10/08/18
記事:共同通信社より
東京都足立区の東京医療第一薬局で2008年8月、抗血栓薬を処方された心臓病の男性=当時(82)=が約1カ月後に死亡した事故で、警視庁捜査1課と西新井署は18日、誤って処方せんの4倍量の抗血栓薬を処方したとして、業務上過失致死の疑いで調剤担当と薬局長の薬剤師2人を書類送検しました。
筆者注)抗血栓薬を処方した → 抗血栓薬を調剤した の誤りだと思われます。
薬剤師にとっては人ごとではない事故です。
昔アメリカの病院、薬局等の視察に行った時、アメリカでのワルファリンは、規格(1錠あたりに含まれるお薬のmg)によって色分けされていたことを思い出しました。
日本ではまだ1mgが主流だったころですので、カラフルな錠剤が珍しいなと感じたこと、ミスが減るという点ではとても優れているけれど、色素による過敏症は大丈夫なのかな、と感じたことを覚えています。

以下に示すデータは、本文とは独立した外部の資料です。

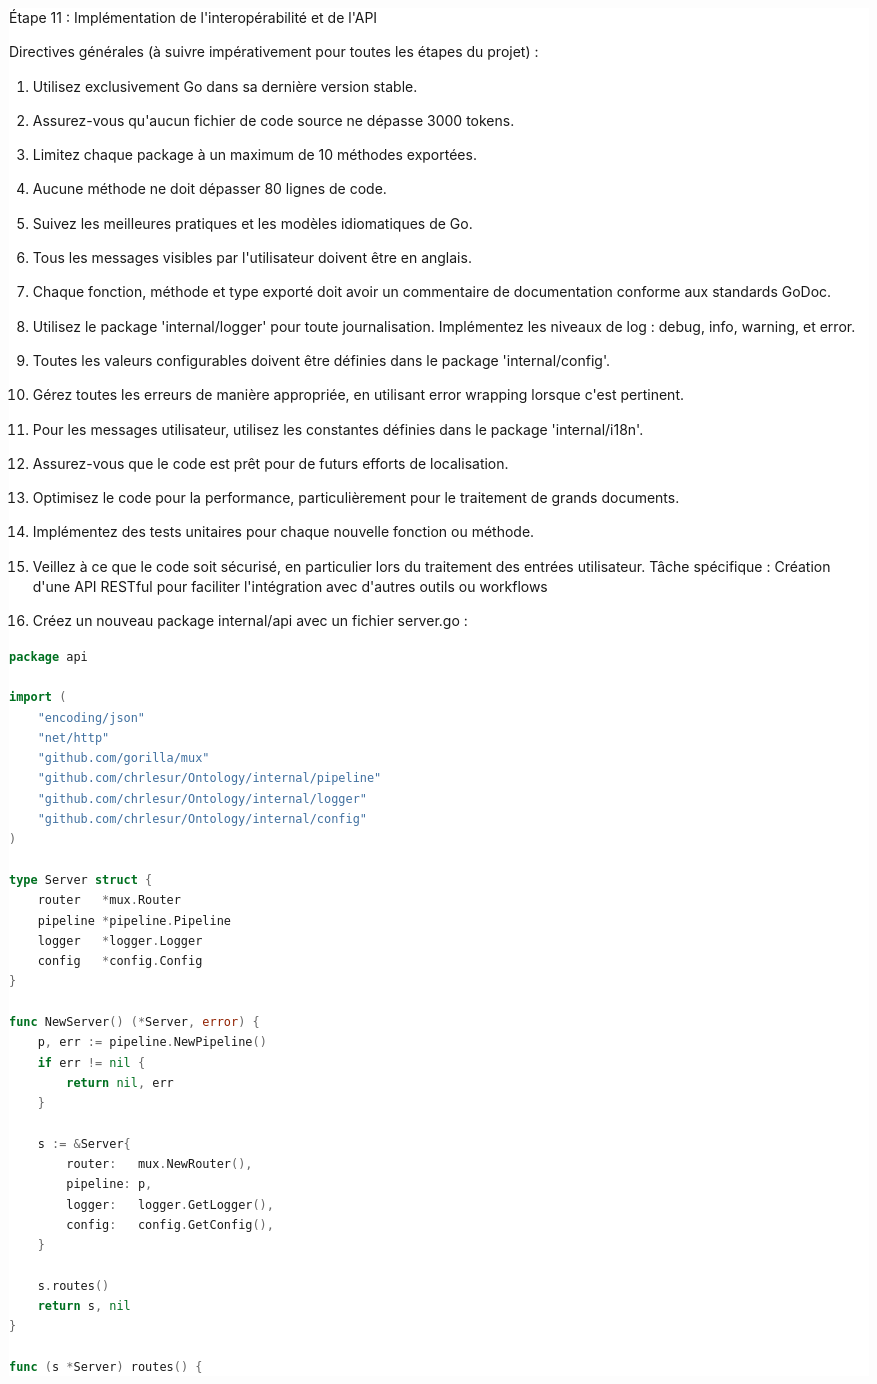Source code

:
Étape 11 : Implémentation de l'interopérabilité et de l'API

Directives générales (à suivre impérativement pour toutes les étapes du projet) :
1. Utilisez exclusivement Go dans sa dernière version stable.
2. Assurez-vous qu'aucun fichier de code source ne dépasse 3000 tokens.
3. Limitez chaque package à un maximum de 10 méthodes exportées.
4. Aucune méthode ne doit dépasser 80 lignes de code.
5. Suivez les meilleures pratiques et les modèles idiomatiques de Go.
6. Tous les messages visibles par l'utilisateur doivent être en anglais.
7. Chaque fonction, méthode et type exporté doit avoir un commentaire de documentation conforme aux standards GoDoc.
8. Utilisez le package 'internal/logger' pour toute journalisation. Implémentez les niveaux de log : debug, info, warning, et error.
9. Toutes les valeurs configurables doivent être définies dans le package 'internal/config'.
10. Gérez toutes les erreurs de manière appropriée, en utilisant error wrapping lorsque c'est pertinent.
11. Pour les messages utilisateur, utilisez les constantes définies dans le package 'internal/i18n'.
12. Assurez-vous que le code est prêt pour de futurs efforts de localisation.
13. Optimisez le code pour la performance, particulièrement pour le traitement de grands documents.
14. Implémentez des tests unitaires pour chaque nouvelle fonction ou méthode.
15. Veillez à ce que le code soit sécurisé, en particulier lors du traitement des entrées utilisateur.
Tâche spécifique : Création d'une API RESTful pour faciliter l'intégration avec d'autres outils ou workflows

1. Créez un nouveau package internal/api avec un fichier server.go :

```go
package api

import (
    "encoding/json"
    "net/http"
    "github.com/gorilla/mux"
    "github.com/chrlesur/Ontology/internal/pipeline"
    "github.com/chrlesur/Ontology/internal/logger"
    "github.com/chrlesur/Ontology/internal/config"
)

type Server struct {
    router   *mux.Router
    pipeline *pipeline.Pipeline
    logger   *logger.Logger
    config   *config.Config
}

func NewServer() (*Server, error) {
    p, err := pipeline.NewPipeline()
    if err != nil {
        return nil, err
    }

    s := &Server{
        router:   mux.NewRouter(),
        pipeline: p,
        logger:   logger.GetLogger(),
        config:   config.GetConfig(),
    }

    s.routes()
    return s, nil
}

func (s *Server) routes() {
```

しかも視察した病院ではワルファリン外来という専門の外来もありました。
日本とはずいぶんワルファリンに対する意識が違うんだなと驚いたものです。
日本でもワルファリンが規格ごとに色分けされて、メーカーが違ってもそれが統一されていたら・・・
視覚に直接訴える色があれば、薬剤師が、あるいは患者様が、あるいはご家族が気付いていたかもしれません。
このたびの不幸な事故は防げていたかもしれません。
病院勤務時代に参加した、日本赤十字社の勉強会で言われた言葉は、今でも私の中の薬剤師としての座右の銘になってます。
「人はどんなに注意していても、ミスをします。
誰にでも体調の悪い時、精神状態の悪い時はあります。
人によるミスをなくすことは絶対にできません。
だから、ミスを発見するシステムを作ることが大事なのです」
もちろん、薬局の監査システムを見直すこと、薬剤師の意識の向上などが第一です。
ですが、ワルファリンに限らず、mg数によっての色をメーカーが違っても統一するなど、悲しい事故が怒らないような、根本的な工夫が必要なのではないでしょうか。